«Lavoro disumano negli stabilimenti Fca» Sit in dell’Usb davanti alla Sevel di Atessa

22 Febbraio 2017

ATESSA. Sit in ai cancelli della Sevel, questa mattina, dell’Usb con il responsabile nazionale per l’industria Usb lavoro privato, Sergio Bellavita. «Licenziamenti disciplinari; assurdi divieti di...

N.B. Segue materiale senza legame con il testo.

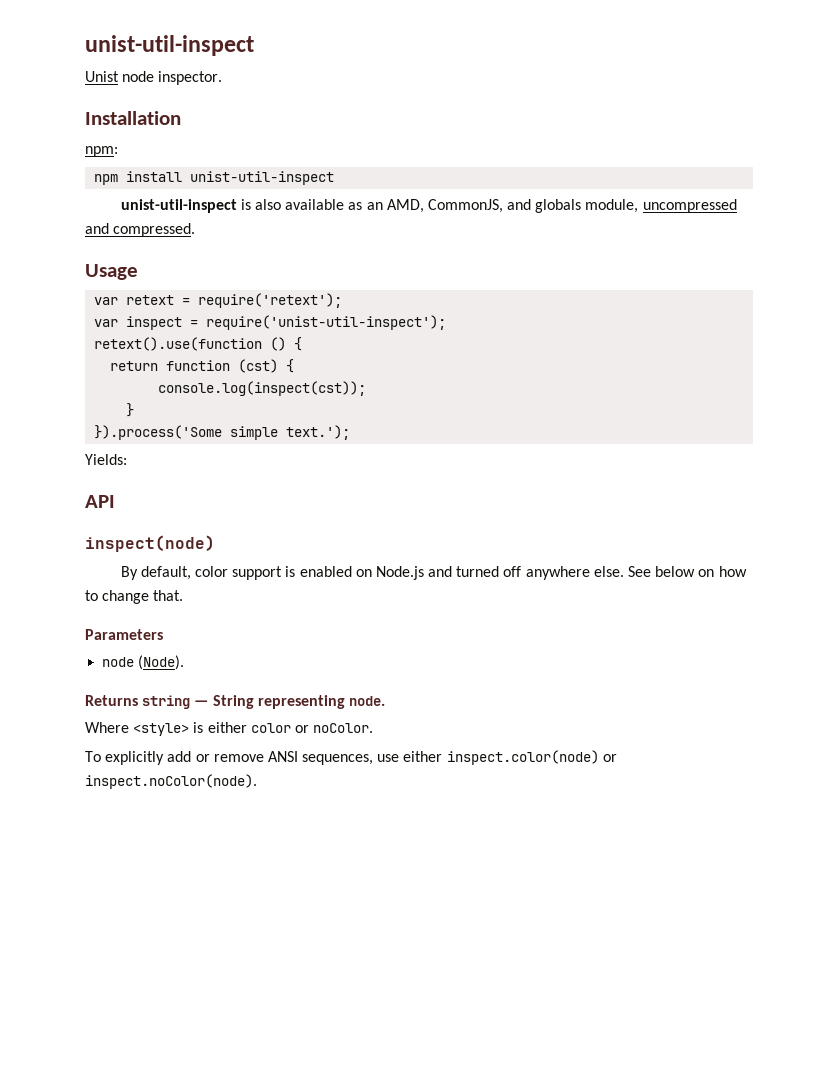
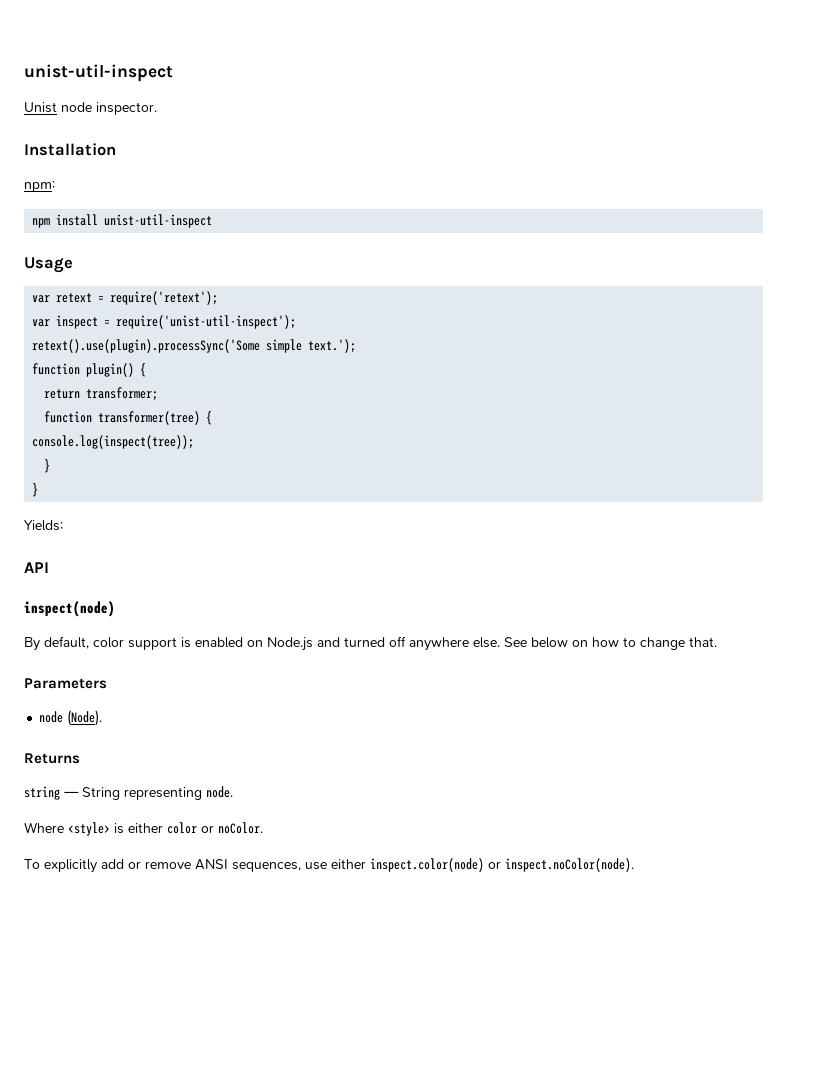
[120,199,737,213] [85,223,196,237] // unist-util-inspect is also available as an AMD, CommonJS, and globals module, uncompressed and compressed. -> (213, 221) none
[94,337,287,351] retext().use(function () -> [32,339,357,353] [32,363,135,377] retext().use(plugin).processSync('Some simple text.'); // function plugin()
[166,359,295,373] [158,381,367,396] [126,403,135,417] [94,425,351,440] function (cst) { // console.log(inspect(cst)); // } // }).process('Some simple text.'); -> [86,387,159,401] [44,411,213,425] [32,435,195,449] [44,459,51,473] [32,483,39,497] transformer; // function transformer(tree) { // console.log(inspect(tree)); // } // }
(138, 700) none -> (80, 758) //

ATESSA. Sit in ai cancelli della Sevel, questa mattina, dell’Usb con il responsabile nazionale per l’industria Usb lavoro privato, Sergio Bellavita. «Licenziamenti disciplinari; assurdi divieti di andare in bagno per gli operai delle linee; taglio delle pause, trasferimenti in massa di lavoratori da uno stabilimento all'altro; ritmi, carichi e orari sempre più pesanti e, insieme, cassa integrazione, negazione della democrazia sindacale, spoliazione di diritti, salari più bassi di un metalmeccanico. Non può calare il silenzio su quanto accade negli stabilimenti FCA», dichiara l’Unione sindacale di base annunciando la manifestazione dimostrativa in tutti gli stabilimenti del gruppo. «Quando un lavoratore è costretto a urinarsi addosso perché gli viene impedito di andare in bagno o quando viene licenziato a causa delle gravi conseguenze dell'esposizione continuata a sostanze allergeniche, vuol dire che il lavoro è divenuto disumano», sostiene l’Usb, «il cosiddetto miracolo industriale di Marchionne è frutto di un modello schiavistico e autoritario imposto grazie agli accordi della vergogna sottoscritti dai sindacati complici. FCA deve le sue straordinarie performances economiche al sangue, al sudore, alla fatica delle lavoratrici e dei lavoratori. Usb sarà davanti ai cancelli con l’obbiettivo di proseguire la battaglia contro quel modello, per una vertenza generale in FCA. Da mesi alla Sevel di Atessa lottiamo contro il taglio delle pause, con alte percentuali di adesione, e non ci fermeremo».